Background: The roles parents play in supporting their child during painful cancer procedures have been studied as communication strategies versus a broader caring framework and from a cross-sectional versus longitudinal perspective. Objectives: To examine the longitudinal change in parent communication behaviors over repeated cancer port start procedures experienced by their children. Methods: This study used a longitudinal design. Two trained raters coded 104 recorded videos of port starts from 43 children being treated for cancer. This included 25 children with two video-recorded port starts and 18 children with three (T1, T2, T3). The Parent Caring Response Scoring System derived from Swanson's Caring Theory was used to code parent communication behaviors as caring responses during their children's port starts.
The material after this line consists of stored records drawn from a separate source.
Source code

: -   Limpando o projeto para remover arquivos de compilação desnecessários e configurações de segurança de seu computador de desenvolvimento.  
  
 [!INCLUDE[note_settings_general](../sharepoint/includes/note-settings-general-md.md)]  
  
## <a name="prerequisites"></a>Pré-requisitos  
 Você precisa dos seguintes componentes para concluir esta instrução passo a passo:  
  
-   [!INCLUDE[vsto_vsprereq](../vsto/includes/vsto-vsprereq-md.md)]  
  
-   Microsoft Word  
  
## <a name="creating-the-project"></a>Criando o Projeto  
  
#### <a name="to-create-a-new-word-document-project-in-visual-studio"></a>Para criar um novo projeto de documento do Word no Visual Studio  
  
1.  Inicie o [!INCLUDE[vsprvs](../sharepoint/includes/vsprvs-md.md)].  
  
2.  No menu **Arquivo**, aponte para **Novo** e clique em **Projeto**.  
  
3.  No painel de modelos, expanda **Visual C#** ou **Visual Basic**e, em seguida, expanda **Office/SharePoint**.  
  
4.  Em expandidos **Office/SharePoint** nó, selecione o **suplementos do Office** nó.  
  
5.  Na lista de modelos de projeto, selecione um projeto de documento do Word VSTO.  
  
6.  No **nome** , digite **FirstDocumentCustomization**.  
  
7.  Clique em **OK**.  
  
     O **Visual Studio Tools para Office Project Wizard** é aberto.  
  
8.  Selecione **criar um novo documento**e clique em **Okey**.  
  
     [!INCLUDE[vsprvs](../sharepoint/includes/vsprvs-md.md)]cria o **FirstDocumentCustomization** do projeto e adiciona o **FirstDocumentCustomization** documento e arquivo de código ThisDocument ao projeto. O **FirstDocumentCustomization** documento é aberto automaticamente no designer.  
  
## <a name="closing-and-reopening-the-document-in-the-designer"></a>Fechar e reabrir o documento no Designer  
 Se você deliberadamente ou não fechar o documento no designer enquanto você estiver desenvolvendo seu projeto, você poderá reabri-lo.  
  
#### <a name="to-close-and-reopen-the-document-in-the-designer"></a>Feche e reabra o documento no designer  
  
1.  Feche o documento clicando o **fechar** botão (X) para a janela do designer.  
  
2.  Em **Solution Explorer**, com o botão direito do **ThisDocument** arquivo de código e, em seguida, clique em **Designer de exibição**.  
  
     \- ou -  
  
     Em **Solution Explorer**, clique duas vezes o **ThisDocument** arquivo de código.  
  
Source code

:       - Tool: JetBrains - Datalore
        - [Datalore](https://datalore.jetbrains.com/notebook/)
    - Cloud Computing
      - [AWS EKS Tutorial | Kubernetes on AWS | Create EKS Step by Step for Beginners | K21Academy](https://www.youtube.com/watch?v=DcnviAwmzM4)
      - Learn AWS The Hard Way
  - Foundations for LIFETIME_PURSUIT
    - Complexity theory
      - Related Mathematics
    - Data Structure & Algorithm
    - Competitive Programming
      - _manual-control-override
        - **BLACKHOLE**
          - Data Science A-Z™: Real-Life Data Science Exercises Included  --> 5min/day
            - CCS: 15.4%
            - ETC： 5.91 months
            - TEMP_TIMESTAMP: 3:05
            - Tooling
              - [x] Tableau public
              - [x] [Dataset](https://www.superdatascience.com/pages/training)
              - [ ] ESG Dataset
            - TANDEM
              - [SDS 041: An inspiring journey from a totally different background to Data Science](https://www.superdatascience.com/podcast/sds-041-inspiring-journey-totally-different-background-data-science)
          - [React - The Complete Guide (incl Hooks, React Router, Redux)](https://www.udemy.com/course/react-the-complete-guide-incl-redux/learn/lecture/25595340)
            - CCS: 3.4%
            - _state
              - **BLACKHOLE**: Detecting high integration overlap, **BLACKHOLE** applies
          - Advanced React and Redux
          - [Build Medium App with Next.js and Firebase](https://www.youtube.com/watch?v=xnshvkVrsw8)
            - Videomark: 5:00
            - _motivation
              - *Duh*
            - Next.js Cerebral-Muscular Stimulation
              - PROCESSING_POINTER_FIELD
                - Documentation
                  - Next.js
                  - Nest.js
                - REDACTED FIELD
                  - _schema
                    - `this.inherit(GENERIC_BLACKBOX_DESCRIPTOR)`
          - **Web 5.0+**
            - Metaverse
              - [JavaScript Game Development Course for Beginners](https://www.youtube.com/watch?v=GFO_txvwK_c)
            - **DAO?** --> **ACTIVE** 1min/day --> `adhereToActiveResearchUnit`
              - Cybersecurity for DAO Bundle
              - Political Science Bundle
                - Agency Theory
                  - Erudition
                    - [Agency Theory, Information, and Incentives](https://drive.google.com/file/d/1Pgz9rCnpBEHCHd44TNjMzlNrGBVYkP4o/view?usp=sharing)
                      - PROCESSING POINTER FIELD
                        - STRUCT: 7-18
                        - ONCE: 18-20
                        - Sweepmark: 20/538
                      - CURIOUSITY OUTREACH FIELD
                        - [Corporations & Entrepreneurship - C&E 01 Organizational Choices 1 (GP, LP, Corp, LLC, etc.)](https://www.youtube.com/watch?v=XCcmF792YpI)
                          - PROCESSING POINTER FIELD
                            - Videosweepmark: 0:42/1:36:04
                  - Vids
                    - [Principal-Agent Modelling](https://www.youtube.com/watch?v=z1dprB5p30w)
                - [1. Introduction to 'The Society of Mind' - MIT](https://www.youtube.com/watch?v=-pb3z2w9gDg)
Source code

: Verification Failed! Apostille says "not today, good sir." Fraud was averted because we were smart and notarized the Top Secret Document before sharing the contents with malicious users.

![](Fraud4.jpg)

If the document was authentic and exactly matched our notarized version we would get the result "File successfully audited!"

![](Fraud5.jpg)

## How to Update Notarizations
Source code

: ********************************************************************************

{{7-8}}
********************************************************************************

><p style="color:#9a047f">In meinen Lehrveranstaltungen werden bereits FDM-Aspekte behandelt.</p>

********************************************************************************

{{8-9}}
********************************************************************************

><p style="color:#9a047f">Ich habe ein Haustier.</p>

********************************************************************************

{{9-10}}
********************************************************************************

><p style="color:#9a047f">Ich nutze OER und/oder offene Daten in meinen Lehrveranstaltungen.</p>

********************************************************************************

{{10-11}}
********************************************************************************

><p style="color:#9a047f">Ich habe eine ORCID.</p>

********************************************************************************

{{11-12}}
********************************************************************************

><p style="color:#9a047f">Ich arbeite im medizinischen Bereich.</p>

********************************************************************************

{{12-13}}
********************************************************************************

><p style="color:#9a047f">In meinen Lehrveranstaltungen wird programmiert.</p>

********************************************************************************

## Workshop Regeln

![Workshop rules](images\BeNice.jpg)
Three 3- to 5-minute slices (pre–port start, during, and post–port start) were coded for each video. Mixed modeling with generalized estimating equations and Friedman test were used to analyze longitudinal change in parent behaviors. Results: Significant differences were found between T1 versus T3 in eye contact (β = −1.05, p = .02), distance-close-enough-to-touch (β = −0.81, p = .03), nonverbal comforting (β = −1.34, p = .04), and availability (β = −0.92, p = .036), suggesting that more parents used communication behaviors at T3 compared with T1. Parent burdensome or intrusive questions (e.g., Why do you cry? β = −1.11, p = .03) and nonverbal comforting (β = −1.52, p = .047) increased from T2 to T3. The median values of parent communication behaviors overall had no significant changes from T1 to T3. Conclusion: Parents adjusted to use more nonverbal caring behaviors as their child experienced additional port starts. Experimental studies should be designed to help parents use caring behaviors to better support their children during cancer procedures.